Work order — Word for word, repeat the entries, minus the pictures.

Difference listings

---*---

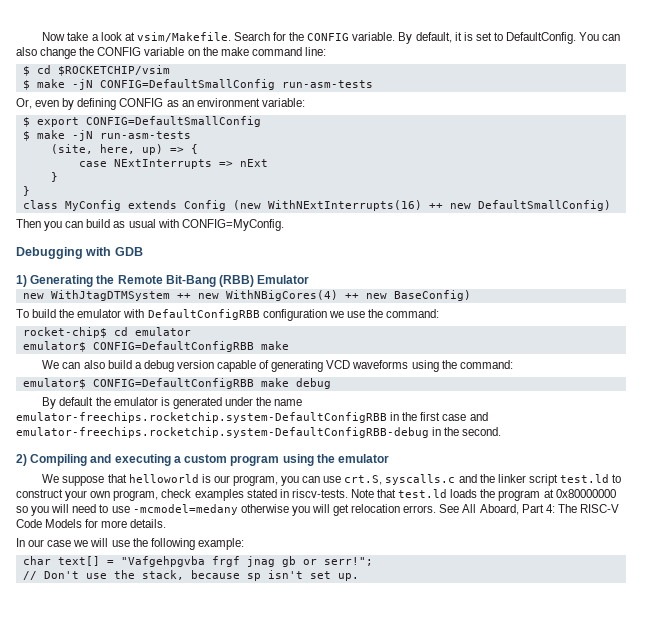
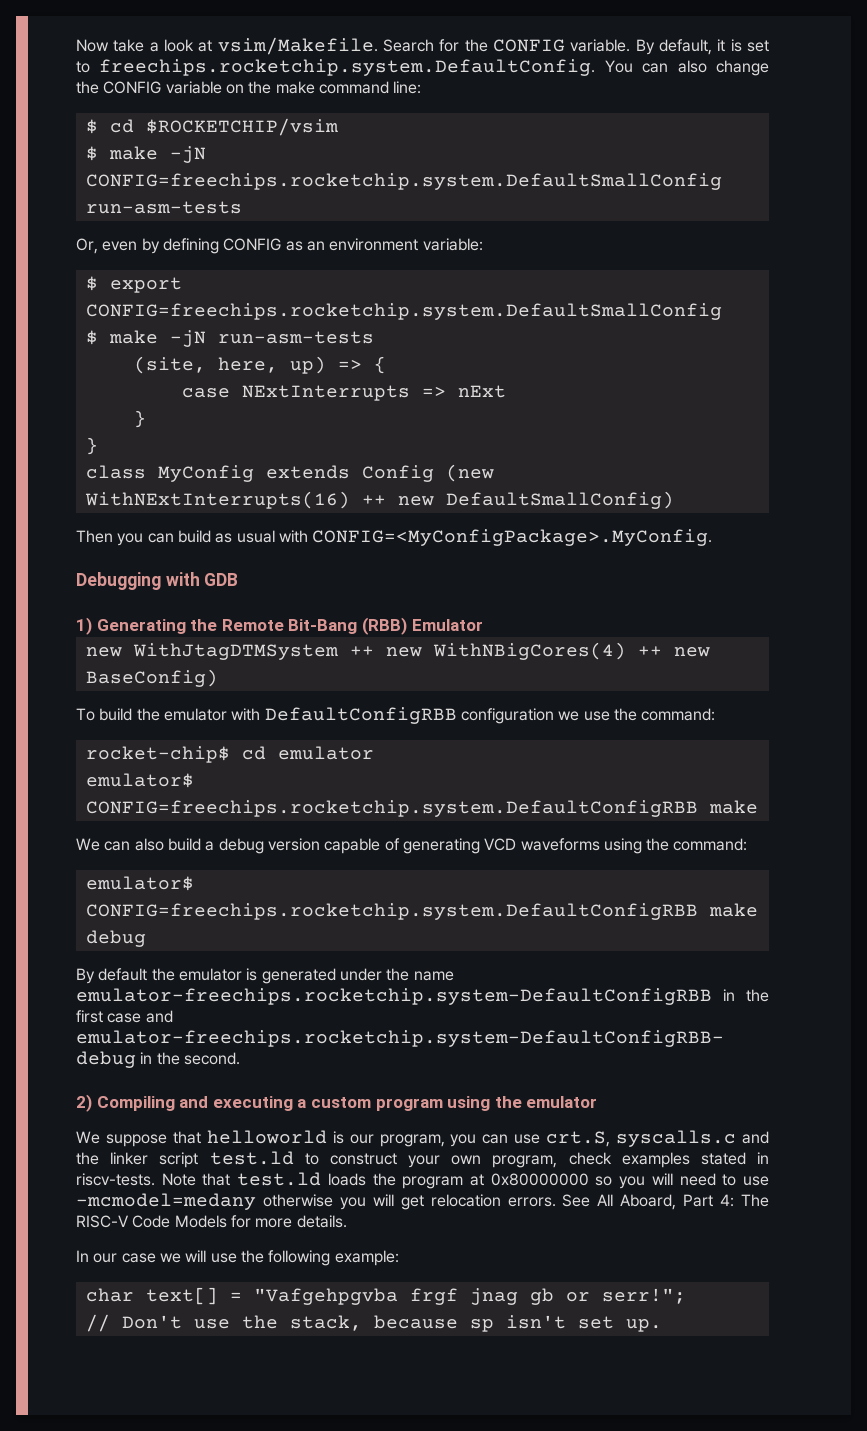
[506,32,577,44] DefaultConfig. -> [99,59,596,76] freechips.rocketchip.system.DefaultConfig.
[99,79,275,90] CONFIG=DefaultSmallConfig -> [85,173,722,190] CONFIG=freechips.rocketchip.system.DefaultSmallConfig
[85,116,261,127] CONFIG=DefaultSmallConfig -> [85,303,722,320] CONFIG=freechips.rocketchip.system.DefaultSmallConfig
[181,219,284,231] CONFIG=MyConfig. -> [312,529,713,546] CONFIG=<MyConfigPackage>.MyConfig.
[92,341,254,352] CONFIG=DefaultConfigRBB -> [85,800,698,817] CONFIG=freechips.rocketchip.system.DefaultConfigRBB
[92,378,254,389] CONFIG=DefaultConfigRBB -> [85,903,698,920] CONFIG=freechips.rocketchip.system.DefaultConfigRBB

---*---

Result of this exercise —
[506,32,577,44] DefaultConfig. -> [99,59,596,76] freechips.rocketchip.system.DefaultConfig.
[99,79,275,90] CONFIG=DefaultSmallConfig -> [85,173,722,190] CONFIG=freechips.rocketchip.system.DefaultSmallConfig
[85,116,261,127] CONFIG=DefaultSmallConfig -> [85,303,722,320] CONFIG=freechips.rocketchip.system.DefaultSmallConfig
[181,219,284,231] CONFIG=MyConfig. -> [312,529,713,546] CONFIG=<MyConfigPackage>.MyConfig.
[92,341,254,352] CONFIG=DefaultConfigRBB -> [85,800,698,817] CONFIG=freechips.rocketchip.system.DefaultConfigRBB
[92,378,254,389] CONFIG=DefaultConfigRBB -> [85,903,698,920] CONFIG=freechips.rocketchip.system.DefaultConfigRBB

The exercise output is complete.